スパイスカレーの名店「旧ヤム邸」の店長を務めた方が、大阪に間借りのカレー店を開いたと聞き、機会を見つけて訪れた松尾貴史さん。超人気店を育てた凄腕がつくる新たなカレーの味とは――。
下北沢とは別に、「般゜若(パンニャ)」の大阪店があったころ、何度か「タニヤムパンニャ」と銘打ったイベントを催したことがある。北浜の「谷口カレー」空掘の「旧ヤム邸」と「般゜若」3店のコラボレーションで、ワンプレートの上に3店のカレーが相盛り、相がけになっている特別メニューをイベント当日に120食限定で提供したのだが、5時間ほどを予定していたのにオープン前から長蛇の列になって嬉しい悲鳴、2時間ほどで完売して、あとはただの立ち飲みの会になってしまったという思い出がある。
「旧ヤム邸」を代表して参加してくれていたのが、藤田一也さんだ。「旧ヤム邸」の中核的な存在のひとりだった彼は、その後東京の下北沢に進出した「旧ヤム邸シモキタ荘」の店長として開店準備から運営を手掛け、あっという間に超人気店に育てた凄腕さんだ。
最近、独立を機に大阪へ戻り、堺筋の長堀橋あたりに間借りのカレー店を出したと聞いて、機会を見つけてうかがった。堺筋に面したチェーンのカレー店「船場カリー」の脇の廊下を入った奥、「和泉屋バー」の店舗を借りているという。その名も「コイチカレー」。一瞬、別の有名チェーン店に聞き間違えそうになるけれど、もちろんそんな誘導の意図はない。

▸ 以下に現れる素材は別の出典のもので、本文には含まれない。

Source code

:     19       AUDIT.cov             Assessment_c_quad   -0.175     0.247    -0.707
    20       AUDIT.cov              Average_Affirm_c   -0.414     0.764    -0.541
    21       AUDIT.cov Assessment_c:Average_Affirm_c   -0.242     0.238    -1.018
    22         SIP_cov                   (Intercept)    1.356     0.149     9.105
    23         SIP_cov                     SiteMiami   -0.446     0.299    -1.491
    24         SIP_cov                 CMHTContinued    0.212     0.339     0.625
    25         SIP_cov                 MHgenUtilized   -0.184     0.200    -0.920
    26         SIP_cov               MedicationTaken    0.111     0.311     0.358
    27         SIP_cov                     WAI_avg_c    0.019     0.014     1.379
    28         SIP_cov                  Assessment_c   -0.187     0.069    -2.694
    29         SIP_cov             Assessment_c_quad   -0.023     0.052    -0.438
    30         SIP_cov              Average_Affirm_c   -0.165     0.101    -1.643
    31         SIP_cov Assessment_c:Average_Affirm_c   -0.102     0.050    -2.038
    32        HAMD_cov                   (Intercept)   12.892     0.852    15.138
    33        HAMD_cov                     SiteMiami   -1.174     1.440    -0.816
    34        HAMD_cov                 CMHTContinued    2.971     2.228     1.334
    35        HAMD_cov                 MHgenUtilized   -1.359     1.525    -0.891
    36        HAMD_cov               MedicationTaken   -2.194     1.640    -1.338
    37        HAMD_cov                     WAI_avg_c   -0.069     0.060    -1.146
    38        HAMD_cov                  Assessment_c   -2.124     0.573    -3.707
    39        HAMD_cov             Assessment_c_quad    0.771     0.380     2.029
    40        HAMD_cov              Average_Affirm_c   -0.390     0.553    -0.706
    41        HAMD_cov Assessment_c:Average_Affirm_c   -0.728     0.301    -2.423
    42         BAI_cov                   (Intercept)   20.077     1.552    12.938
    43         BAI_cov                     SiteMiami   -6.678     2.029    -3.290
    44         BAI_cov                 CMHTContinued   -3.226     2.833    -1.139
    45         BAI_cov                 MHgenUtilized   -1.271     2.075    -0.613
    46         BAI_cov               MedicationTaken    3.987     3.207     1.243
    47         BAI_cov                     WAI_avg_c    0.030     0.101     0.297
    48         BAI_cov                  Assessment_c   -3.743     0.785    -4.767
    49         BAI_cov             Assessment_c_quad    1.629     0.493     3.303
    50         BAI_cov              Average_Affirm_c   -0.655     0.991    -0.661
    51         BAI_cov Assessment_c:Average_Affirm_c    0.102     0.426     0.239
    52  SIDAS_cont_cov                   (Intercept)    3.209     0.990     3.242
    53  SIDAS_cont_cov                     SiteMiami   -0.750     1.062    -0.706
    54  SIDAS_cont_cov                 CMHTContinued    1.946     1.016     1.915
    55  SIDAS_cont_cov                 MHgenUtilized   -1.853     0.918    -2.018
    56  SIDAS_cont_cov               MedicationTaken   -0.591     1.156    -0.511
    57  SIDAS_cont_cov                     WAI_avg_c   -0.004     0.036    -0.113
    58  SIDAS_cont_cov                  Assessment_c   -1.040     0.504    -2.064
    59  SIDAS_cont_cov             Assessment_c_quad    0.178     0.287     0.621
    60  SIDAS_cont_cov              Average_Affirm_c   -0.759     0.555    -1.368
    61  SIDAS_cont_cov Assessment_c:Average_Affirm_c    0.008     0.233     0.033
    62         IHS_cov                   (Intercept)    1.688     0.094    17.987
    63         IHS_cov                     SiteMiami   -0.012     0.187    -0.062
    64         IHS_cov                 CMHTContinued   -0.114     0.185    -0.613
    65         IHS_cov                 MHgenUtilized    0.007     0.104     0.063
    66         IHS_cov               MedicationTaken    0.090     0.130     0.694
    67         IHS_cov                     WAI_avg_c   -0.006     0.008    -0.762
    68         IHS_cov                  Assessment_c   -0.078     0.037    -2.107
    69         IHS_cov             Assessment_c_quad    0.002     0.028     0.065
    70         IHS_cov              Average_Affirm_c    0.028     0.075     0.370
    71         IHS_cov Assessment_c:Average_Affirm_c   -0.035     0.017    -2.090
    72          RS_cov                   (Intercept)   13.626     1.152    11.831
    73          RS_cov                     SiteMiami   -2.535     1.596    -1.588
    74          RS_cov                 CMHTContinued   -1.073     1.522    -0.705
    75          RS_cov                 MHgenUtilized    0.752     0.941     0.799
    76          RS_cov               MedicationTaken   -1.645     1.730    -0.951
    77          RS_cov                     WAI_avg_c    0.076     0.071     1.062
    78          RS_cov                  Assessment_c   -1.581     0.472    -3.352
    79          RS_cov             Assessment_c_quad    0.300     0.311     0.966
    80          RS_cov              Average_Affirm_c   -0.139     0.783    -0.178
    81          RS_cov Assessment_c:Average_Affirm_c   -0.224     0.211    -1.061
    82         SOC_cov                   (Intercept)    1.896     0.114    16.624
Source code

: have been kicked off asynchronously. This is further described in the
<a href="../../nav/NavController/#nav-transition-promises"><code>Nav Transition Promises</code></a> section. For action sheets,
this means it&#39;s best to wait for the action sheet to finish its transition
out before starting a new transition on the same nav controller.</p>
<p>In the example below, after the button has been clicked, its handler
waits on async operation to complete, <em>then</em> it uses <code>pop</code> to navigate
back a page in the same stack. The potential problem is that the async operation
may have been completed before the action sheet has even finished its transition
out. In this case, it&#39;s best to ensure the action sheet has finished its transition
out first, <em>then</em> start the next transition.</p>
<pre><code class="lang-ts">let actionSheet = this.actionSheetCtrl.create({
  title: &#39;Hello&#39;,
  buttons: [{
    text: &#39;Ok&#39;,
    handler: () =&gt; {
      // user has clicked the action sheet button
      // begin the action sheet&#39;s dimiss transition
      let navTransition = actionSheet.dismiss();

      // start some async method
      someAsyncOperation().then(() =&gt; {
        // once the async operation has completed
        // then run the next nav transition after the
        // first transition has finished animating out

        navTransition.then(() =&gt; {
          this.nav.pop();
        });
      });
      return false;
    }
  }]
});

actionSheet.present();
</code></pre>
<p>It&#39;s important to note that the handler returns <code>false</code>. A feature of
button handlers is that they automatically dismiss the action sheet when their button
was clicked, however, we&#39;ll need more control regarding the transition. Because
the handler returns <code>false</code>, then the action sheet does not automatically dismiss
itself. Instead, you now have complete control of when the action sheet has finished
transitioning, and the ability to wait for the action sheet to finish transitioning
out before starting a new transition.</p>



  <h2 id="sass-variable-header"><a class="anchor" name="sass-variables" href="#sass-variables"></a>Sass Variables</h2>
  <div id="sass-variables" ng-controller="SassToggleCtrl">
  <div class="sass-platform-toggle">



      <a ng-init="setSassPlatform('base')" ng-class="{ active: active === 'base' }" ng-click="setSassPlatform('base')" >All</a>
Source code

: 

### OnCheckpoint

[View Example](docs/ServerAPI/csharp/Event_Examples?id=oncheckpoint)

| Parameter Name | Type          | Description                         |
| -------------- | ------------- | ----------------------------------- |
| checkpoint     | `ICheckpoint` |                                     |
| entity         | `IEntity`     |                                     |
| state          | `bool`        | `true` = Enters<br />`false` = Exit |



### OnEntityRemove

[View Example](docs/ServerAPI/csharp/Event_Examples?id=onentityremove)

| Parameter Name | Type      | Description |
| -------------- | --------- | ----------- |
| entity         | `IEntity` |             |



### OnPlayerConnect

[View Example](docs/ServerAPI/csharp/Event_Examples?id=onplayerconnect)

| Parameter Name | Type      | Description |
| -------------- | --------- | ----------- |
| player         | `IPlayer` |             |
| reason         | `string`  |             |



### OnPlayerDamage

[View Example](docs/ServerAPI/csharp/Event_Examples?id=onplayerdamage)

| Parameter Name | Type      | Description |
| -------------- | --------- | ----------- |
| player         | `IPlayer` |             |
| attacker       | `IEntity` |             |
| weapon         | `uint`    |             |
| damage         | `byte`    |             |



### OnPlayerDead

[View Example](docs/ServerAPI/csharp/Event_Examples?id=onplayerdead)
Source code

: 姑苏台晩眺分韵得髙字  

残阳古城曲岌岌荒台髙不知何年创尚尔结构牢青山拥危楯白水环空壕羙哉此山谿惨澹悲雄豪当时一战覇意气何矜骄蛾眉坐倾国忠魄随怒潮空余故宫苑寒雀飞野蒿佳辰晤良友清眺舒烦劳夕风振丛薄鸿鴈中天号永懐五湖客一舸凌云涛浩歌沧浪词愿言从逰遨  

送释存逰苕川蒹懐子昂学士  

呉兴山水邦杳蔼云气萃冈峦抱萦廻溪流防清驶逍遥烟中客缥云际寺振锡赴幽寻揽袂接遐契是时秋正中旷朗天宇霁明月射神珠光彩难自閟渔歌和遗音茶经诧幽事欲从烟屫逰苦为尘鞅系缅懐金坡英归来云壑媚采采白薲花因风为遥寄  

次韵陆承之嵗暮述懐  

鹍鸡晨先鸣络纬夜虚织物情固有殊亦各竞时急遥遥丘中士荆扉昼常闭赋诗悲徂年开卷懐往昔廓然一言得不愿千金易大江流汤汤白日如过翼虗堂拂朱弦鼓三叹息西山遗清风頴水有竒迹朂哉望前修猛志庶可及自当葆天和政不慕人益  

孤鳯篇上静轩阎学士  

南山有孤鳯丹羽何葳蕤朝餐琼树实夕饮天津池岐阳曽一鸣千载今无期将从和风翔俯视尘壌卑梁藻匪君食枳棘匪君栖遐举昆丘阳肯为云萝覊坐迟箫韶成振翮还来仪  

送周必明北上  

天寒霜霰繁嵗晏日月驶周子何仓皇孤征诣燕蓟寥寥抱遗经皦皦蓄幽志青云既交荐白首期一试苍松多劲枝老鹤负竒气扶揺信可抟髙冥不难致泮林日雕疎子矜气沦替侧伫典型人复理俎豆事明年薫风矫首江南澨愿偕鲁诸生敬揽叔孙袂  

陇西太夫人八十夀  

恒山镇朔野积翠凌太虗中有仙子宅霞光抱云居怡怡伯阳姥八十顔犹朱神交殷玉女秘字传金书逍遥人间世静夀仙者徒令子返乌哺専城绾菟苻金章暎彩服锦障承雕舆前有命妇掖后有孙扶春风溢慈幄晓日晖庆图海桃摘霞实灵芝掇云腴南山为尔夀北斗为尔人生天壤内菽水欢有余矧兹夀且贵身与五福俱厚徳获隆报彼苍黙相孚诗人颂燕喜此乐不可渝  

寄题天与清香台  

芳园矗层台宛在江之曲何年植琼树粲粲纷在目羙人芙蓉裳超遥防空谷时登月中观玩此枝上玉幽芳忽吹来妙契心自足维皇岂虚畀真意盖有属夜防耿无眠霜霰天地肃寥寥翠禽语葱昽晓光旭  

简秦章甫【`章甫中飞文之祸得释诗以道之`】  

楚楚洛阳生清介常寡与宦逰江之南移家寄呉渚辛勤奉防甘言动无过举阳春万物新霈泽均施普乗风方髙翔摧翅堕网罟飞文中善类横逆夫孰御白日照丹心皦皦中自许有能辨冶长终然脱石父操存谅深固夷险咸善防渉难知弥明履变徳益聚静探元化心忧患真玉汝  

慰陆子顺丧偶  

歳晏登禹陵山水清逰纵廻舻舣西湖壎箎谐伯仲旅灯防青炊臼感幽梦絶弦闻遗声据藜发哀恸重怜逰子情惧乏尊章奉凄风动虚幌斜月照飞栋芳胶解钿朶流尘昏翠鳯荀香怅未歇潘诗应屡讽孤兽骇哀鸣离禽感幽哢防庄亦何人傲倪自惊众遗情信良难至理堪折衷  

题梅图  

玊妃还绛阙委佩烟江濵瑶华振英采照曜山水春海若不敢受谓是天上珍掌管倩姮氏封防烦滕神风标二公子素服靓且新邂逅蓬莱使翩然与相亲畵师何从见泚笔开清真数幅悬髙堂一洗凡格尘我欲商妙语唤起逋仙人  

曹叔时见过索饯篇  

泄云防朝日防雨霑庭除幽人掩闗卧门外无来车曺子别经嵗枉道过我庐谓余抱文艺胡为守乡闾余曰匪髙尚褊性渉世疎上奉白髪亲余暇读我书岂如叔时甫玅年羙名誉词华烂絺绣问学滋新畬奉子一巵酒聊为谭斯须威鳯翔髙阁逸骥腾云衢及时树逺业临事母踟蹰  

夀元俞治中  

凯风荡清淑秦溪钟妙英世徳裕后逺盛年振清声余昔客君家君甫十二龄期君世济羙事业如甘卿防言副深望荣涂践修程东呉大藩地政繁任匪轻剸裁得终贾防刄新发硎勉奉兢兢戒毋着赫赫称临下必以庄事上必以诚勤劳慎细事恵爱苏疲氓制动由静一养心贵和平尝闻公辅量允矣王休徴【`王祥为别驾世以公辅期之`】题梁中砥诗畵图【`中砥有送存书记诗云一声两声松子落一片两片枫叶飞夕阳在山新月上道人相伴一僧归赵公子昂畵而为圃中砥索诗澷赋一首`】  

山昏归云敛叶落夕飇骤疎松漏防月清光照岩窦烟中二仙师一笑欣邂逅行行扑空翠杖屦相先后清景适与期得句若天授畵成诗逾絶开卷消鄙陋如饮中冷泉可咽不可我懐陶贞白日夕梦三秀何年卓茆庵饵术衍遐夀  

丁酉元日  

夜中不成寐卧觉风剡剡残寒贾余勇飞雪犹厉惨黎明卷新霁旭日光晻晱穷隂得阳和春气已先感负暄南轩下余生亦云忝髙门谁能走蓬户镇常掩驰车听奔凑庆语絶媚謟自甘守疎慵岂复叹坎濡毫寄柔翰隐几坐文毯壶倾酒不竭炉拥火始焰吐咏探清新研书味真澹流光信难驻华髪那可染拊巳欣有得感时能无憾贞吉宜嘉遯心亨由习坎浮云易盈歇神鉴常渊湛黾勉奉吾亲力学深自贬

ご自身の風貌を表す言葉の、なぜか上の一文字をとって、藤田さんの愛称「いちくん」と繋げたのだとか。
古巣で培ったメニュー開発力もあって、頻繁にカレーの種類が入れ替わる。この日は「コリンキーと万願寺唐辛子の牛すじカレー」「ホウレン草香味ポークカレー」「貝小柱入り柚子胡椒鶏キーマ」などの4種類で、牛すじと鶏キーマの2種のあいがけをいただくことにした。一口食べた途端に、達人の風格を感じさせるスパイス使いの妙が現れる。鶏キーマは塩梅の良い粗さの鶏挽肉に和風の刺激とエスニックが相乗効果に。牛すじは本来のすじ肉特有の香りをポジティヴに捉え効果的に温存していて、辛さとマッチしている。
ターメリックライスは中粒米のカルローズとバスマティライスをブレンドしていて、ぱらりとした食感にも奥行きがある。こんなグレードのスパイスカレーをいつでも食べられるご近所さんたちが羨ましい。